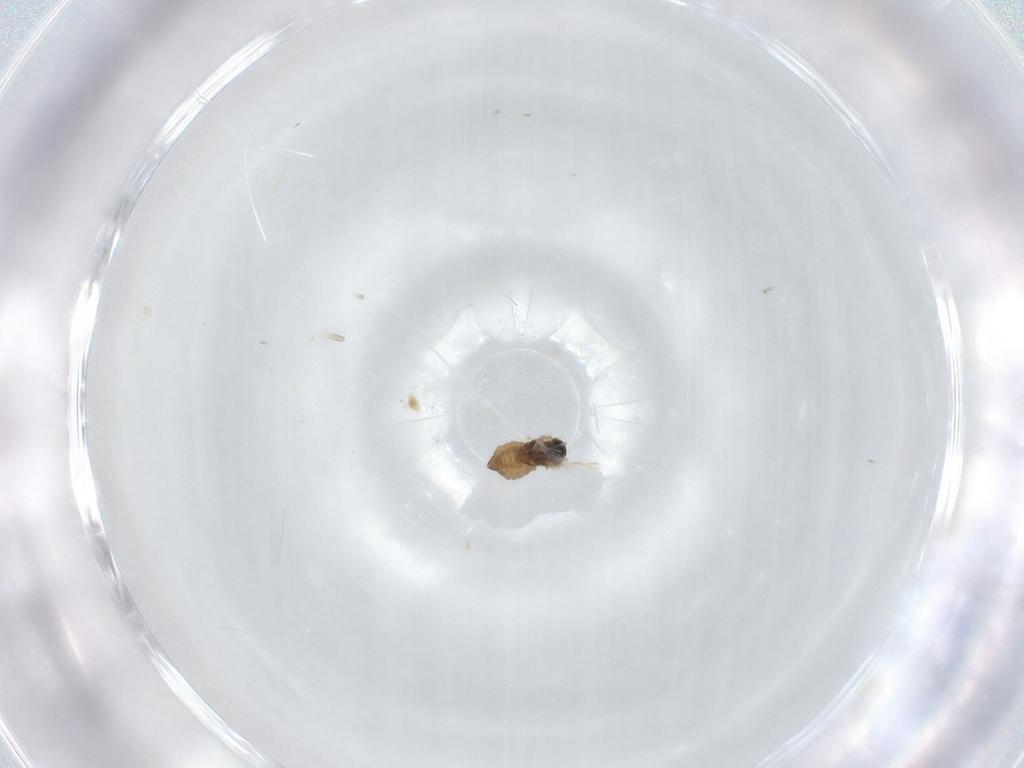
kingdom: Animalia
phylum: Arthropoda
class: Insecta
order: Diptera
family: Cecidomyiidae
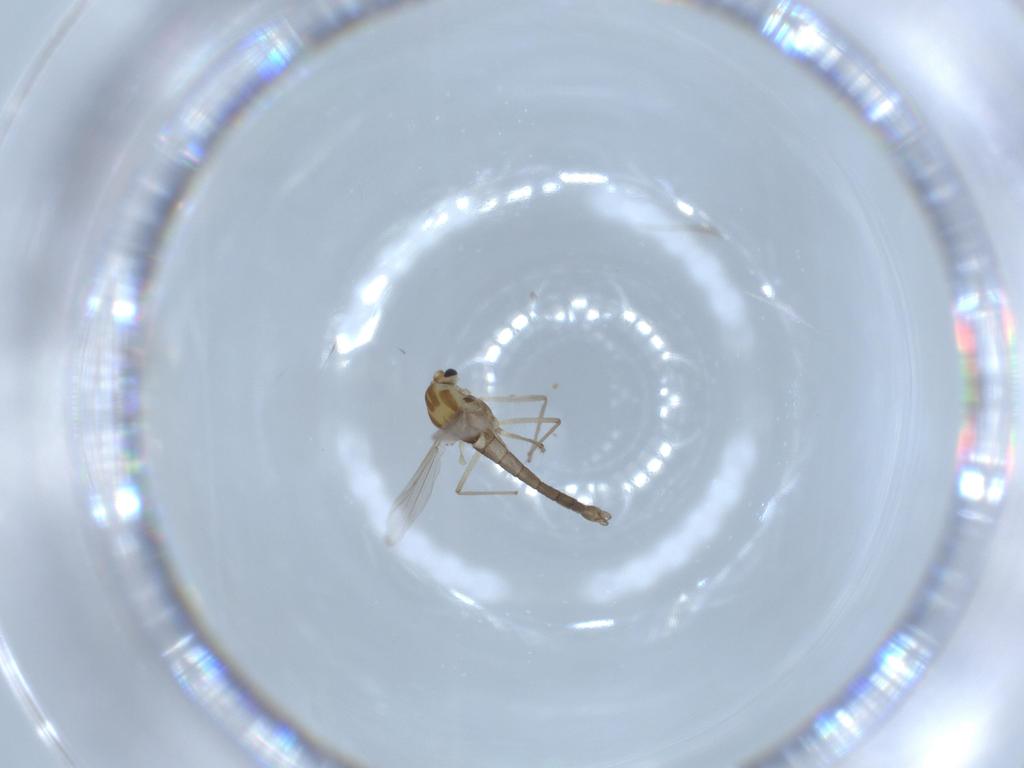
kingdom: Animalia
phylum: Arthropoda
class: Insecta
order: Diptera
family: Chironomidae
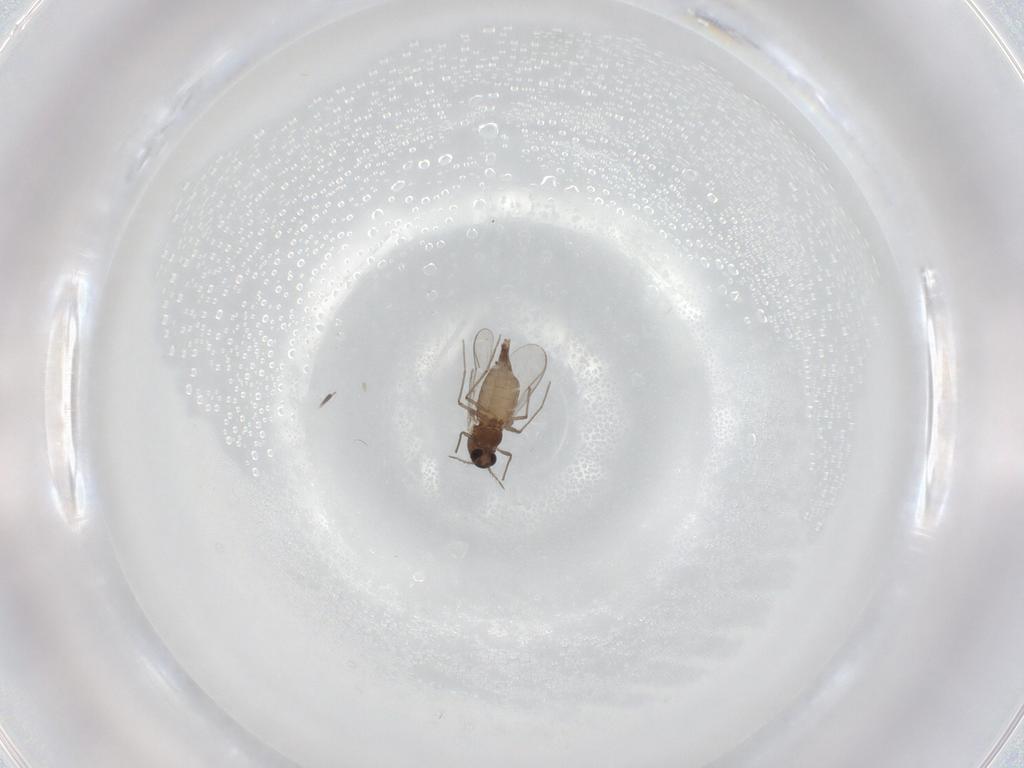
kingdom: Animalia
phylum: Arthropoda
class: Insecta
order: Diptera
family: Chironomidae
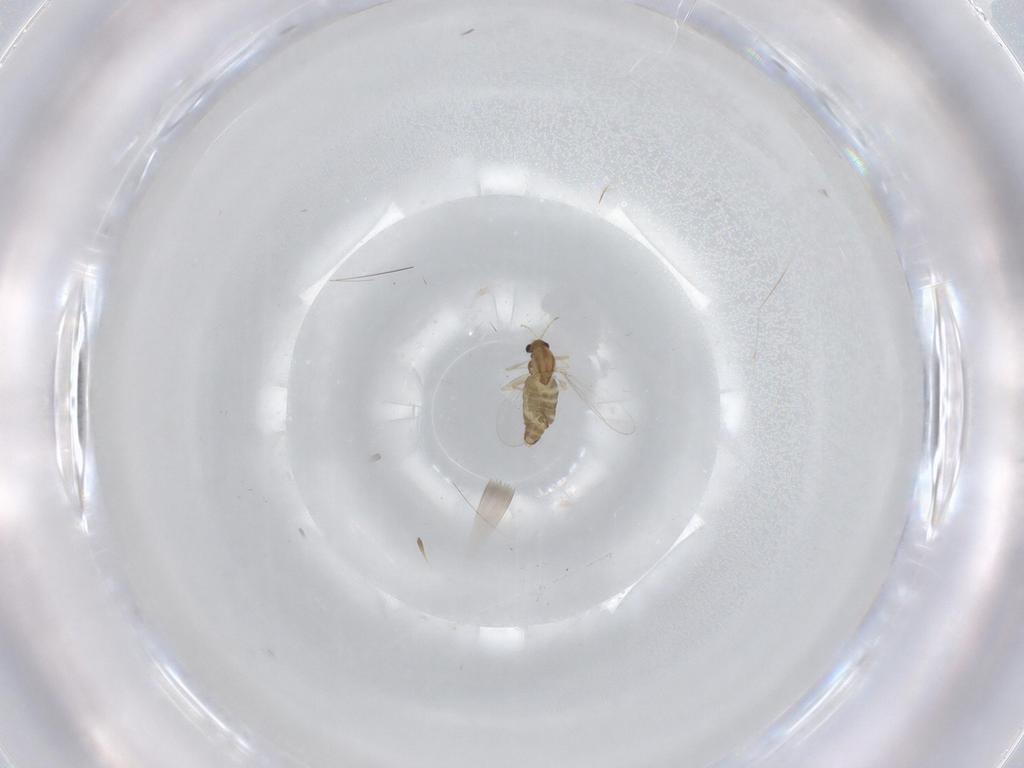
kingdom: Animalia
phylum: Arthropoda
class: Insecta
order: Diptera
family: Chironomidae
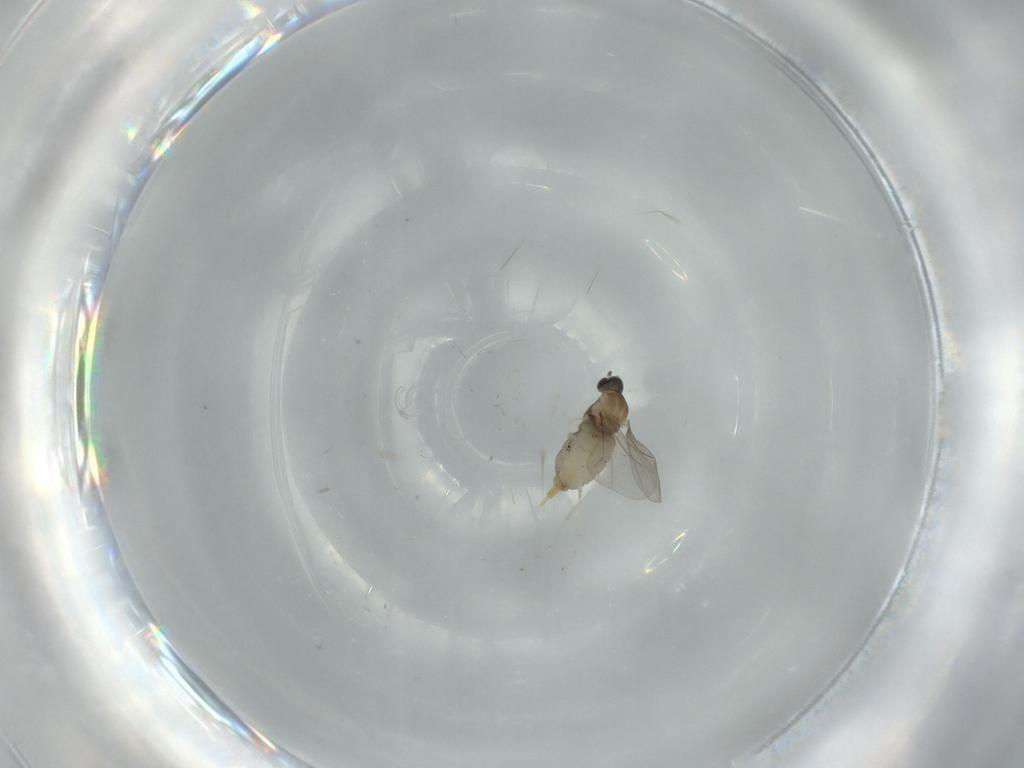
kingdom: Animalia
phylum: Arthropoda
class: Insecta
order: Diptera
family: Cecidomyiidae
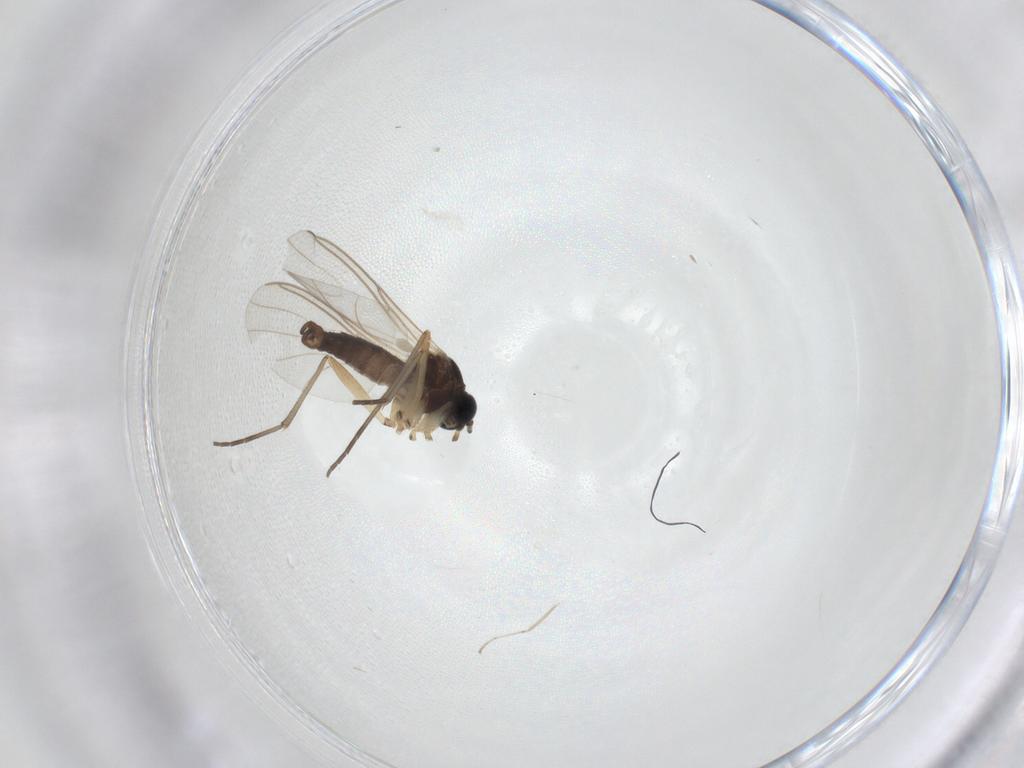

What you have to do
Rewrite the lines above with "division" in place of every "phylum", changing nothing else, and leave the pictures out.

Task answer
kingdom: Animalia
division: Arthropoda
class: Insecta
order: Diptera
family: Cecidomyiidae
kingdom: Animalia
division: Arthropoda
class: Insecta
order: Diptera
family: Chironomidae
kingdom: Animalia
division: Arthropoda
class: Insecta
order: Diptera
family: Chironomidae
kingdom: Animalia
division: Arthropoda
class: Insecta
order: Diptera
family: Chironomidae
kingdom: Animalia
division: Arthropoda
class: Insecta
order: Diptera
family: Cecidomyiidae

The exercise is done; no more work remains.